Instead of being the strong parent I felt I needed to be, I burst into tears myself. It’s something that only a parent can understand, but the pain of sitting there watching my baby hurt was greater than anything I had felt during my unmedicated labor. My heart ached, and that sampling was only a taste of what parenting had in store.
I never realized that it is possible to actually feel someone else’s pain, but that’s exactly what moms do. When my kids fall and scrape their knee, my knee stings and my heart tugs. When they bump their heads, my hand flies to my own forehead as if I were the one with a throbbing knot. I know that I don’t literally feel the pain that my children experience through some weird cosmic force, but I swear, I hurt when they do, whether it’s from a boo-boo or the emotional pain of hurt feelings. Not to get sappy, but I honestly love them so much that I cannot stand the thought of them being anything less than comfortable.

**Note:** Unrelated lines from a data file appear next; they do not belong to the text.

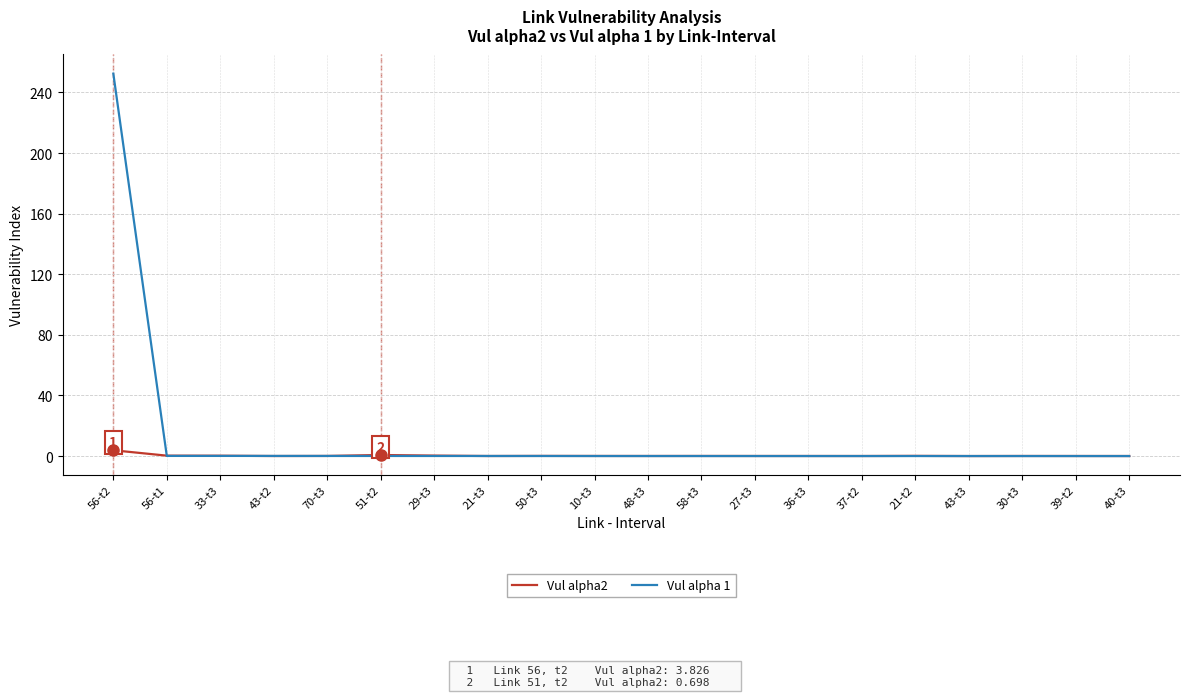

What position from the left is 58-t3?

12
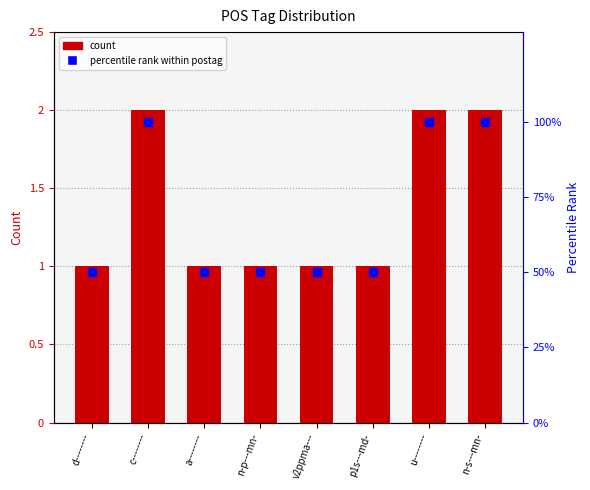

Between c-------- and p1s---md-, which is larger?

c--------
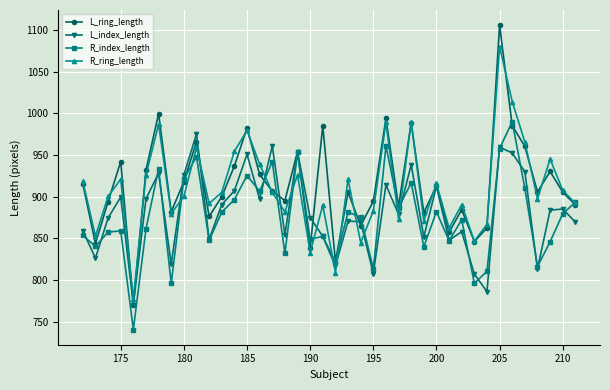

Which series has the largest range (max minus min)?

L_ring_length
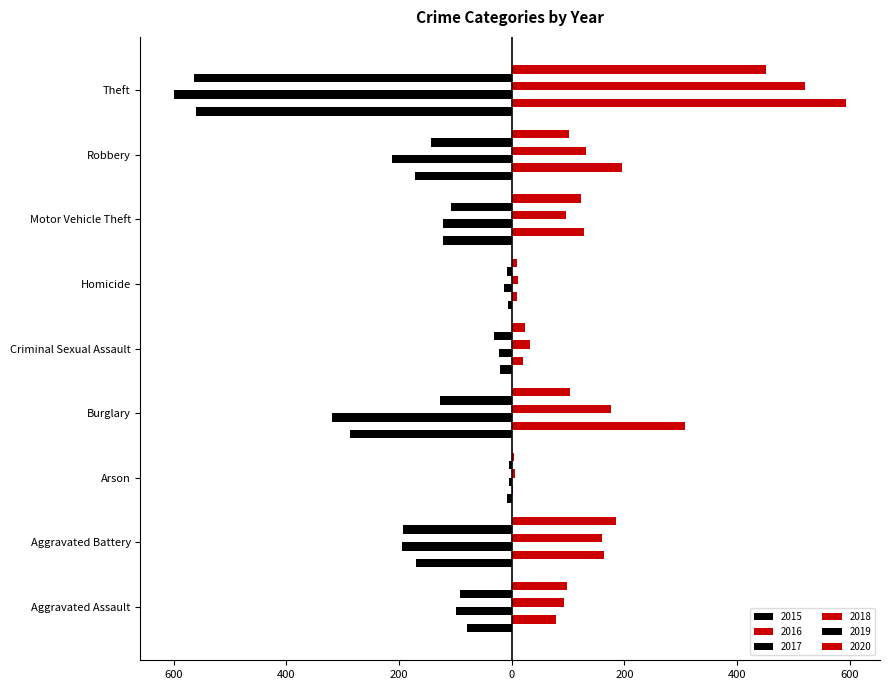

How many values in the 2017 series exceed -122?

4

I think that most parents have some comprehension of how tough parenting is going to be. You can’t fully understand it until you’ve lived it, but we pretty much all go in knowing that we’re not undertaking an easy task. But I think that the pain of parenting comes as a bit of a surprise. And even more surprising is our desire to take that pain as our own, to know that we would do absolutely anything to make this little person we created feel better.
I consider myself a pretty caring person, but there are very, very few people for whom I would be willing to put myself in any sort of danger or extreme discomfort. I just believe that, for the most part, humans instinctively look after their own needs first. Or at least they do until they reproduce, and then it’s a whole new ballgame.
My youngest child had colic, and I honestly would have walked barefoot across burning coals to have stopped his crying for five minutes. Not because my sanity desperately needed the break (although it did), but because of the fact that he was obviously in pain and I was powerless to do anything for him—it made my entire body ache.
So like the rock of a parent that I am, I spent many nights crying with him as we paced the floor. I could feel like a complete failure for my inability to stand strong in the face of my children’s pain, but I don’t think there’s anything wrong with caring about someone so much that I actually hurt for them. As long as I’m not wallowing on the floor and am able to perform my job as a parent, maybe what I’m really teaching them is compassion. Maybe I’m showing them that strength sometimes comes with tears and love sometimes comes with pain. And when my 9-year-old comes to me crying because her little brother got hurt, I’m truly proud that she is able to care enough about another person to cry for his pain. If nothing else, I’ve taught her to truly love, and that’s a lesson that we could all use.